[Saved data entries]
+ + + + + + +
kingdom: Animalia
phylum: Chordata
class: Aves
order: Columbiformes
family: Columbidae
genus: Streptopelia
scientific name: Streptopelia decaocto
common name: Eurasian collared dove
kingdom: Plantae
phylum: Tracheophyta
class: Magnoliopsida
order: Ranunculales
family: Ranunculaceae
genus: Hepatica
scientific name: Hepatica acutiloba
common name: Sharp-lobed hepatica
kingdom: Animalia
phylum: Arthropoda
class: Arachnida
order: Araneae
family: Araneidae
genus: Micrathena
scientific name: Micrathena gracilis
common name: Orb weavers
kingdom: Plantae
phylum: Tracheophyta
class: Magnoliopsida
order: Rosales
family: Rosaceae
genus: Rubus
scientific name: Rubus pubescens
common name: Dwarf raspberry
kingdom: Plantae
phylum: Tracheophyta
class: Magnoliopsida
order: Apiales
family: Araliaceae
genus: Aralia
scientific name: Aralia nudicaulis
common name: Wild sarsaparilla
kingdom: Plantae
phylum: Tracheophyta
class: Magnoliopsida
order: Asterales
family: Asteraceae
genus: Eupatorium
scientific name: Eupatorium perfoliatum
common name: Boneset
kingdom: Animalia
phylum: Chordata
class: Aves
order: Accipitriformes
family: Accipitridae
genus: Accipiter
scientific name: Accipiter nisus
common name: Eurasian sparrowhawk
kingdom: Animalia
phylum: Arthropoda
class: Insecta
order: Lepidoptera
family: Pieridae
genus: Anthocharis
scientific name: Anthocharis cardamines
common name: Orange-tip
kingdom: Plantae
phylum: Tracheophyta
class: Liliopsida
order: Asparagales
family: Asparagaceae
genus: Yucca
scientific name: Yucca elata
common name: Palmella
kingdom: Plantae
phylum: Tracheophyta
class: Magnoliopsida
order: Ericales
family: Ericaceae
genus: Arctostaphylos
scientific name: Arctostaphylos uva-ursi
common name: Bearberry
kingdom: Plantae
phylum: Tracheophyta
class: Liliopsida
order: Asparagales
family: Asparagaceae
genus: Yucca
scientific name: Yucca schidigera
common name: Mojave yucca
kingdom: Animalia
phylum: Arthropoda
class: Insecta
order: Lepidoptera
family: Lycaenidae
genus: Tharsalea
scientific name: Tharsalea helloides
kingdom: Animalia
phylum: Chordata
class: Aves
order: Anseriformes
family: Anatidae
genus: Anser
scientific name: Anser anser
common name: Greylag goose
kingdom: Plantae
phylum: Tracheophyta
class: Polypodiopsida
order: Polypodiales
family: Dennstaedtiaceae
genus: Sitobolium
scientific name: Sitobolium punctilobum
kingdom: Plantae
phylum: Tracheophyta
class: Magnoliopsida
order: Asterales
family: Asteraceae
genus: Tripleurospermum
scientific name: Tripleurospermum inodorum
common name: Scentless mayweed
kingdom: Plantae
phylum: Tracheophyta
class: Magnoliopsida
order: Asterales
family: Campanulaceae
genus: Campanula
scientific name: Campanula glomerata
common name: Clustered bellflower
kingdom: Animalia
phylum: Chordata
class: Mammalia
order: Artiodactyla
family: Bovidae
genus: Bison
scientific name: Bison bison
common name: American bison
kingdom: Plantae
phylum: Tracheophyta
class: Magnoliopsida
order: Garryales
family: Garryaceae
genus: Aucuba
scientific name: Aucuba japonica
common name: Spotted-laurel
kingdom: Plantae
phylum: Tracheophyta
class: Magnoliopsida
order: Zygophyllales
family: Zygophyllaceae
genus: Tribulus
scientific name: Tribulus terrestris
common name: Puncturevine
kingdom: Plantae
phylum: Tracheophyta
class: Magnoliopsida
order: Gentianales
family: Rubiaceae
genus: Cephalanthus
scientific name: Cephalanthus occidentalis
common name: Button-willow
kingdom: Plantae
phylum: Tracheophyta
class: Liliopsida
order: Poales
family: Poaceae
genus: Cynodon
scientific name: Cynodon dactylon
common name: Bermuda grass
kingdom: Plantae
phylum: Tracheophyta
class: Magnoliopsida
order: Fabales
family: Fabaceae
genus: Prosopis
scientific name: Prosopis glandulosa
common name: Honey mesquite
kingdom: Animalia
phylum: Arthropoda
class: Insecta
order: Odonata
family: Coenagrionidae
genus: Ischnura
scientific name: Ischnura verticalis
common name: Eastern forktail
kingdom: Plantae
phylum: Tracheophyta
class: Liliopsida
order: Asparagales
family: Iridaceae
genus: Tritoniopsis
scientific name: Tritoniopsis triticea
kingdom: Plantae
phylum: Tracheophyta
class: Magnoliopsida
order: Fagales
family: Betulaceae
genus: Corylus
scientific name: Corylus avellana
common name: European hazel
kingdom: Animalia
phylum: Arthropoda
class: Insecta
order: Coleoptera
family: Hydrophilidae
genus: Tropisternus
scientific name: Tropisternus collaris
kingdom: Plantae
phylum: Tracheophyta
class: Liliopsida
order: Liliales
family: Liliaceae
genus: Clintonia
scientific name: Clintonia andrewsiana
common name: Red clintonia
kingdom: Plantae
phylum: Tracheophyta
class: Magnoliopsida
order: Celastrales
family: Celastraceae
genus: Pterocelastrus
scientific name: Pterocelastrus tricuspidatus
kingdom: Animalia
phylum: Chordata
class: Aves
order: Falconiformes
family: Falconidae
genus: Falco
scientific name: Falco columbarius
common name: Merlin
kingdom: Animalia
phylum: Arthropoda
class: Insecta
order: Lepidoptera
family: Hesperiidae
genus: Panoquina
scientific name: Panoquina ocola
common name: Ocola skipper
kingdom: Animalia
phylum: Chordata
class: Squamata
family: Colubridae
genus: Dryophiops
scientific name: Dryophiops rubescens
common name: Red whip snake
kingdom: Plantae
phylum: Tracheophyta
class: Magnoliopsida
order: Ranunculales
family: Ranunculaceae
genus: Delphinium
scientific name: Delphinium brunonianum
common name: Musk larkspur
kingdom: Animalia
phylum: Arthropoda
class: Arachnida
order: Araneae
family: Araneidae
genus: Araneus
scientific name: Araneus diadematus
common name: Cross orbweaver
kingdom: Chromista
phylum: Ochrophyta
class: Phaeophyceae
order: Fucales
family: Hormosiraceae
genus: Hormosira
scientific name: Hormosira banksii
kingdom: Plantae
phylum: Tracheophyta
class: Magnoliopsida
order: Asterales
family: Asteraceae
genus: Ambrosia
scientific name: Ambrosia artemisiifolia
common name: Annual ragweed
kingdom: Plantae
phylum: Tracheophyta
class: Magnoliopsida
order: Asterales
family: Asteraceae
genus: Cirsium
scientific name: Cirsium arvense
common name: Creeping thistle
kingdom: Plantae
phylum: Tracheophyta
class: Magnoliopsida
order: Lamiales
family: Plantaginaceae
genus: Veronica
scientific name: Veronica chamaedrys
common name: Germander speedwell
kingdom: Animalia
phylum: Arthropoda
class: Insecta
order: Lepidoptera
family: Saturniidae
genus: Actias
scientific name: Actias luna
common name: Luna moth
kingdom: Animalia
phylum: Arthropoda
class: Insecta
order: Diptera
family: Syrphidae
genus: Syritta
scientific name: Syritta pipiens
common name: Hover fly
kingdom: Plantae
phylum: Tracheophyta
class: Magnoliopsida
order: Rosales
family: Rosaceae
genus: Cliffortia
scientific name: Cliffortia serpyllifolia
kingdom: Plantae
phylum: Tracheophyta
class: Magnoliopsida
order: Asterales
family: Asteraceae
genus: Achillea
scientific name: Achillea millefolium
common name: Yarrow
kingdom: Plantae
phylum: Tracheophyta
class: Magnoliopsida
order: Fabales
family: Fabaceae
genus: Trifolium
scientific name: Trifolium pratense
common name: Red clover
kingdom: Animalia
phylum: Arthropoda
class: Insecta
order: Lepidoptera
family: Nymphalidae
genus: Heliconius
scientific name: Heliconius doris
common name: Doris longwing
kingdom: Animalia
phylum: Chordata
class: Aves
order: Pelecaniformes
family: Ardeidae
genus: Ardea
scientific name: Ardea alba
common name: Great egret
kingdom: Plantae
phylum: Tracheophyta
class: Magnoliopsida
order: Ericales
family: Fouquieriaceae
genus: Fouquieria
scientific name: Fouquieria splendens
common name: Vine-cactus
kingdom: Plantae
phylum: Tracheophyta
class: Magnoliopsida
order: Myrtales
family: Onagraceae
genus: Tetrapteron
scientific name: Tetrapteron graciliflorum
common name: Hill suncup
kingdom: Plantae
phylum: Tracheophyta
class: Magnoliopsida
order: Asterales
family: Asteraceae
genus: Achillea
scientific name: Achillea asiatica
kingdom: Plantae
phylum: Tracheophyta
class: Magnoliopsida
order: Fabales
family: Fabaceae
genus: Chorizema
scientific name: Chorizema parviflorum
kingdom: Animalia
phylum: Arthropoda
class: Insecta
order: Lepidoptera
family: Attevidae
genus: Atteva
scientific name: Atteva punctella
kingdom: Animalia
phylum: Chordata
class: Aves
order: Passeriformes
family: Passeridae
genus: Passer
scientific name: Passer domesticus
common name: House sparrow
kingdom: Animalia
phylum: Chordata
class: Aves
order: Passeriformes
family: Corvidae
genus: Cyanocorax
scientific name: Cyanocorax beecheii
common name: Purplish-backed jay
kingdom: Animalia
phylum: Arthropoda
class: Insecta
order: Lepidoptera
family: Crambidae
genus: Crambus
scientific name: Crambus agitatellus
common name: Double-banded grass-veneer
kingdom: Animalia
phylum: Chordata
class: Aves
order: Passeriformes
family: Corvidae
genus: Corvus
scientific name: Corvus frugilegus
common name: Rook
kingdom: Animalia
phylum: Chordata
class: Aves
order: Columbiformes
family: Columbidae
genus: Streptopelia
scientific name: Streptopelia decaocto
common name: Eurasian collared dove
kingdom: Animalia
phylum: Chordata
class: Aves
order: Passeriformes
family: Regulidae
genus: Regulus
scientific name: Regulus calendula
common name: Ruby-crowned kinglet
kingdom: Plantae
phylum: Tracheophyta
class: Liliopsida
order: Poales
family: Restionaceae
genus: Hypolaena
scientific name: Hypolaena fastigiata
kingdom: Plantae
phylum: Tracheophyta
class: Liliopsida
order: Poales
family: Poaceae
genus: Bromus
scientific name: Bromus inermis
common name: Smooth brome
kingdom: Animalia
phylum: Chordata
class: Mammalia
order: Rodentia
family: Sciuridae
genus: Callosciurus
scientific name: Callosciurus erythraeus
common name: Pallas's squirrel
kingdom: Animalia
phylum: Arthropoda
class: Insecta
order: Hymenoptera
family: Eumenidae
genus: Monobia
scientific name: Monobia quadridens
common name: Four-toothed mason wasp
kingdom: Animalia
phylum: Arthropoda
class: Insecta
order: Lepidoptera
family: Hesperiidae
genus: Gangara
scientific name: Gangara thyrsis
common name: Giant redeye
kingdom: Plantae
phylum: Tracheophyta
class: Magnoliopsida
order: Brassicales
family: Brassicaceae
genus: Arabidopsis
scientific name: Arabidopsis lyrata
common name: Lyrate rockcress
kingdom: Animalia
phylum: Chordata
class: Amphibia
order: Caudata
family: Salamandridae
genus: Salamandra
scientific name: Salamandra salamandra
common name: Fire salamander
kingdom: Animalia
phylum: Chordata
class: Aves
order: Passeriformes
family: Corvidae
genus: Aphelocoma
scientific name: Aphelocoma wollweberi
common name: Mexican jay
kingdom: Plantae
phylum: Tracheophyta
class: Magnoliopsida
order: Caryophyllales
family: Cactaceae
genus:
+ + + + + + +
__Task instructions__. Copy the lines word for word, starting with the first line and ending with the line that contains "genus: Micrathena".

__Written response__.
kingdom: Animalia
phylum: Chordata
class: Aves
order: Columbiformes
family: Columbidae
genus: Streptopelia
scientific name: Streptopelia decaocto
common name: Eurasian collared dove
kingdom: Plantae
phylum: Tracheophyta
class: Magnoliopsida
order: Ranunculales
family: Ranunculaceae
genus: Hepatica
scientific name: Hepatica acutiloba
common name: Sharp-lobed hepatica
kingdom: Animalia
phylum: Arthropoda
class: Arachnida
order: Araneae
family: Araneidae
genus: Micrathena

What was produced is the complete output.